Pour justifier son coup de folie, l’héritière BMW explique qu’elle a été «fascinée» par cet homme si bien élevé, avenant et aimant. Elle aurait immédiatement ressenti «une grande proximité avec lui», raison pour laquelle elle aurait cédé à cette folle «passion». Sgarbi avait eu le loisir de roder son personnage avec ses précédentes victimes. Il se présentait comme un «conseiller spécial» pour des «gouvernements internationaux», un émissaire du gouvernement suisse pour les zones de conflit. Dans les soirées de la haute société où il réussissait à s’infiltrer, les femmes restaient suspendues à ses lèvres, lorsqu’il faisait ses récits à la James Bond.

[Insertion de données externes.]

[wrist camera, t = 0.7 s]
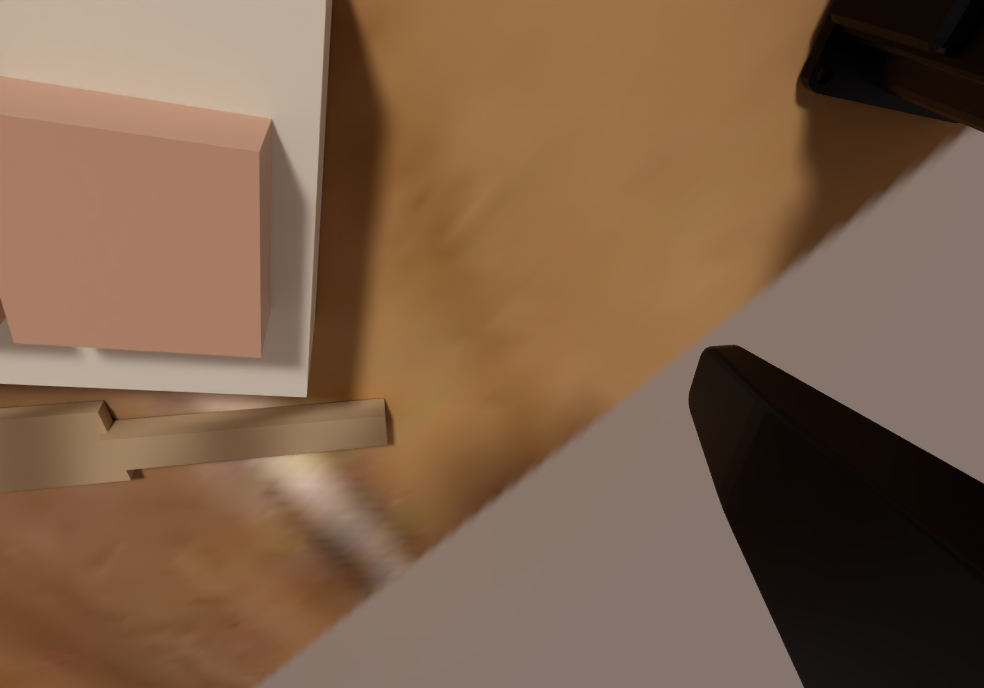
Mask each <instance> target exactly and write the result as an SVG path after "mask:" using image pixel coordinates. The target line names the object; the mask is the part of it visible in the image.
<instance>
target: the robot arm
mask: <svg viewBox="0 0 984 688" xmlns="http://www.w3.org/2000/svg"><path fill="white" fill-rule="evenodd" d="M823 68H825V73H824V75H823V76H822V78H821V79H819V80H818V81H817V76H818V73H819V72H820V71H821V70H822V69H823ZM801 78H802V84H803V86H804V87H805V88H807V89H809V90H811V91H813V92H815V93H818V94H823V95H828V96H832V97H837V98H841V99H846V100H851V101H855V102H860V103H865V104H869V105H874V106H878V107H883V108H888V109H892V110H897V111H902V112H906V113H911V114H915V115H920V116H925V117H929V118H934V119H939V120H943V121H948V122H952V123H962V124H965V125H967V126H970V127H972V128H974V129H977V130H979V131H982V132H984V0H836V1H835V3H834V5H833V8H832V10H831V13H830V15H829V17H828V19H827V22H826V24H825V26H824V28H823V30H822V32H821V34H820V36H819V38H818V40H817V42H816V44H815V47H814V49H813V51H812V53H811V55H810V57H809V59H808V61H807V63H806V65H805V67H804V70H803V73H802V76H801ZM689 408H690V412H691V415H692V418H693V422H694V425H695V427H696V431H697V434H698V437H699V440H700V443H701V446H702V449H703V452H704V455H705V458H706V461H707V464H708V467H709V470H710V473H711V476H712V479H713V482H714V485H715V488H716V491H717V494H718V497H719V500H720V502H721V505H722V508H723V511H724V513H725V515H726V518H727V520H728V522H729V524H730V527H731V529H732V531H733V533H734V536H735V538H736V540H737V542H738V544H739V547H740V549H741V551H742V553H743V555H744V558H745V560H746V562H747V564H748V566H749V568H750V571H751V573H752V575H753V577H754V579H755V582H756V583H757V586H758V588H759V590H760V592H761V595H762V597H763V599H764V601H765V603H766V606H767V608H768V610H769V612H770V614H771V617H772V619H773V621H774V623H775V625H776V627H777V630H778V632H779V634H780V636H781V638H782V641H783V643H784V645H785V647H786V649H787V651H788V654H789V656H790V658H791V660H792V662H793V665H794V667H795V669H796V671H797V673H798V675H799V678H800V679H801V682H802V684H803V686H804V688H984V484H983V483H982V482H980V481H978V480H976V479H975V478H973V477H971V476H969V475H967V474H966V473H964V472H962V471H960V470H959V469H957V468H955V467H953V466H951V465H950V464H948V463H946V462H944V461H943V460H941V459H939V458H937V457H935V456H934V455H932V454H930V453H928V452H926V451H925V450H923V449H921V448H919V447H917V446H916V445H914V444H912V443H911V442H909V441H907V440H905V439H903V438H902V437H900V436H898V435H896V434H895V433H893V432H891V431H889V430H888V429H886V428H884V427H882V426H880V425H879V424H877V423H875V422H873V421H871V420H870V419H868V418H866V417H864V416H862V415H861V414H859V413H857V412H856V411H854V410H852V409H850V408H848V407H847V406H845V405H843V404H841V403H840V402H838V401H836V400H834V399H832V398H831V397H829V396H827V395H825V394H824V393H822V392H820V391H818V390H816V389H815V388H813V387H811V386H809V385H807V384H806V383H804V382H802V381H800V380H799V379H797V378H795V377H793V376H792V375H790V374H788V373H786V372H784V371H783V370H781V369H779V368H777V367H775V366H774V365H772V364H770V363H768V362H767V361H765V360H763V359H761V358H759V357H758V356H756V355H754V354H752V353H751V352H749V351H747V350H745V349H744V348H741V347H740V346H737V345H723V346H710V347H708V348H706V349H705V350H704V351H703V352H702V354H701V356H700V359H699V362H698V366H697V369H696V372H695V375H694V378H693V382H692V385H691V388H690V392H689Z"/></svg>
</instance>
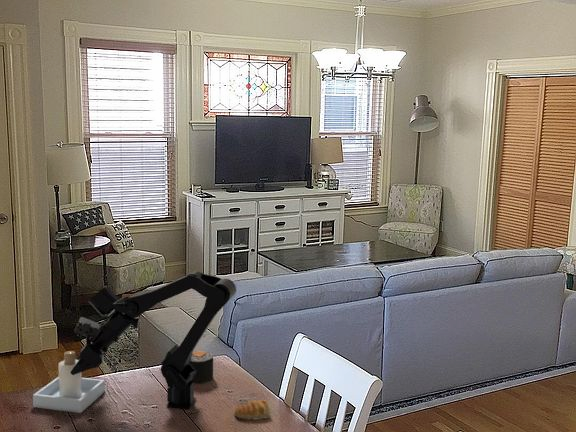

Une fois la conquête «matérialisée», le gigolo complétait son travail avec l’envoi de lettres mielleuses, dans lesquelles il vantait toujours une «communion des cœurs» et s’étonnait des «forces amoureuses inouïes qui se déchaînaient en lui». L’une de ses victimes l’avait surnommé 007, d’après le célèbre agent secret britannique. En réalité, son talent d’espion se limitait à étudier de près les goûts et les passions de ses proies pour mieux les séduire.